I think it works because Flynn takes two groups that are well-known strangers to the reader, common science fiction objects of scrutiny, and lets them investigate each other from mutual disadvantage. The aliens--big grasshopper-like creatures--are technologically advanced (only a couple breakthroughs past 2012 level) but seriously impaired, stranded with a broken vehicle in an unknown and possibly hostile or unsupportive environment, and with a deterioriating group dynamic. The villagers meanwhile, are as smart and inquisitive, and as charitable and suspcious, as any cross-section of human society, but when it comes to unforeseen problems like demonic visitors, even though they're in the midst of a scientific revolution of their own, are obviously inhibited by it being such an early one.
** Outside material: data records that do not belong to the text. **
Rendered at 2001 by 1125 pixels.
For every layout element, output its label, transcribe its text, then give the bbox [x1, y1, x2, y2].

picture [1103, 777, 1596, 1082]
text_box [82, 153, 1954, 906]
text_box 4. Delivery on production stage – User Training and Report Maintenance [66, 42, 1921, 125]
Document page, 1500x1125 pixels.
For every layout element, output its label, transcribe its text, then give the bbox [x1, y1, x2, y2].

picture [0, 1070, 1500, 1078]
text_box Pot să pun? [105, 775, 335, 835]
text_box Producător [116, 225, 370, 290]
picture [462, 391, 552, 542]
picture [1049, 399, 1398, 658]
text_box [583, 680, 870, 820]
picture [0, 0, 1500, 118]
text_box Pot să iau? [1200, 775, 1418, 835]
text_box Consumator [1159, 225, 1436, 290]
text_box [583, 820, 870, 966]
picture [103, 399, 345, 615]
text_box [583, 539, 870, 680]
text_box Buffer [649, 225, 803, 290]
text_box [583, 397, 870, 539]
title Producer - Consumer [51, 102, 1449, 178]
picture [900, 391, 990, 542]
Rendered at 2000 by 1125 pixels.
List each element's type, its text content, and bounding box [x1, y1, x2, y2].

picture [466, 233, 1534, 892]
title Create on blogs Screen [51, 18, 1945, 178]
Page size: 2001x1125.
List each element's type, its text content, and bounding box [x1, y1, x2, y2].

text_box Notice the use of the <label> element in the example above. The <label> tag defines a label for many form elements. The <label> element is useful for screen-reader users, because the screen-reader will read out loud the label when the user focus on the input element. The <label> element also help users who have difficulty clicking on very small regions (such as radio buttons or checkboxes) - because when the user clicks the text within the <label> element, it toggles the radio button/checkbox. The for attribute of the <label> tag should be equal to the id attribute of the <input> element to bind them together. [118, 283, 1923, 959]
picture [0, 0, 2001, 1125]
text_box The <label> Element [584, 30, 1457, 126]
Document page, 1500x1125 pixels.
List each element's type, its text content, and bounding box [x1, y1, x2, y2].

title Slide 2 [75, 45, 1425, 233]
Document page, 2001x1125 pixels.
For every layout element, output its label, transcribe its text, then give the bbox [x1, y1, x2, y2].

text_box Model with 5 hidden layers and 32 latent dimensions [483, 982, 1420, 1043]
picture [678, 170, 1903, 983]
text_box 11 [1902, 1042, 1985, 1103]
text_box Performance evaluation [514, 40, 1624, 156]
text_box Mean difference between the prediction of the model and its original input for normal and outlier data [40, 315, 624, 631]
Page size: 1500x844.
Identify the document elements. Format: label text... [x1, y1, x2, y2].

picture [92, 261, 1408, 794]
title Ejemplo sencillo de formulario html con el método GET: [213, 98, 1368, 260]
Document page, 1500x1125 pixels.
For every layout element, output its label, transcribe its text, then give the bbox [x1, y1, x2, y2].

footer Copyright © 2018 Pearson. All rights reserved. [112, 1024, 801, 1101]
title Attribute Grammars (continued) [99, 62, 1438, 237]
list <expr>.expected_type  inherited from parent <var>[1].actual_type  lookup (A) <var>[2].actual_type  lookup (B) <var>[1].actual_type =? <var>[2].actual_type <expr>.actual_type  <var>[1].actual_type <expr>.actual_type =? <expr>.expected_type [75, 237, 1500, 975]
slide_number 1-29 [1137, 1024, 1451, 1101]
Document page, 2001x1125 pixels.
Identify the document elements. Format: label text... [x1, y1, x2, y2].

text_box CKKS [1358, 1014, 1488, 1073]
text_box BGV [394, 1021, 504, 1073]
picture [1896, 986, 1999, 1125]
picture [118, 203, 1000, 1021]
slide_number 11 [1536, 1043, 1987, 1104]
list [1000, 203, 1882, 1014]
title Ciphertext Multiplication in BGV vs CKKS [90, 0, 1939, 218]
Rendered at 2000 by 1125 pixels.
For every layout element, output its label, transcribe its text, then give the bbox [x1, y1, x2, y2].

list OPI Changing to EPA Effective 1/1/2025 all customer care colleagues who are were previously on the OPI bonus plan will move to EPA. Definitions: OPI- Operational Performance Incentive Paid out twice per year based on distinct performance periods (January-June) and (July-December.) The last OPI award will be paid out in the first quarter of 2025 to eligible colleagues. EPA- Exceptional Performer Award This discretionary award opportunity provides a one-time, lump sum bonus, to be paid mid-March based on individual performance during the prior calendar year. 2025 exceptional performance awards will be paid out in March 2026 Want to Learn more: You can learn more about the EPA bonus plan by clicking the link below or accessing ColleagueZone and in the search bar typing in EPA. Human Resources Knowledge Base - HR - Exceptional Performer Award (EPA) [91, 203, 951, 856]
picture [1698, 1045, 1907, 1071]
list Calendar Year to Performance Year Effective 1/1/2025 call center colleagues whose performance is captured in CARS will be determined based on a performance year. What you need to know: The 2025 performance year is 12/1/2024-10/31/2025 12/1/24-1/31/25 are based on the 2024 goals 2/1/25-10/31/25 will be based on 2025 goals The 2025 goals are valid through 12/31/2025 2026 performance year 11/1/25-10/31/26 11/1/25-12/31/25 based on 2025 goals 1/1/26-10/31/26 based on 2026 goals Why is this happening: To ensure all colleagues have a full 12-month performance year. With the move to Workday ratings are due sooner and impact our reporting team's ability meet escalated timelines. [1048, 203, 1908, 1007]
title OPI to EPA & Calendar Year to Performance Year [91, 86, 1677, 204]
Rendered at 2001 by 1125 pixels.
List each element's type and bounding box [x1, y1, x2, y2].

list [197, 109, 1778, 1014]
They're also in sniffing distance of the Black Death, to which the reader is cued from the beginning, and slaves to a couple other known, if minor, historical events.
There are those interesting scientific and theological discussions between Dietrich and the visitors, but there's a satisfying cultural interaction to decode as well, and Flynn has a lot of space to get into both worlds. He adds some richness to medieval life (the local priest keeps a lot of contacts, and for just a little more scope, he's got an interesting backstory of his own too), and gives the aliens enough problems to get into their sometimes confusing society too. They're not quite human in the way they interact with each other, but they're fucked up in ways we can appreciate. With varying success, and with no shortage of ambiguity and difficulties, the groups interact and learn from each other (or fail to), get closer despite themselves, all for what may ultimately be no purpose at all. Their respective problems are left open. If there's a point to them meeting, it's maybe to be found hundreds of years later. It's a positive and fanciful story, well-informed, hopeful, and yet tethered to the complications of life. What more can you ask for?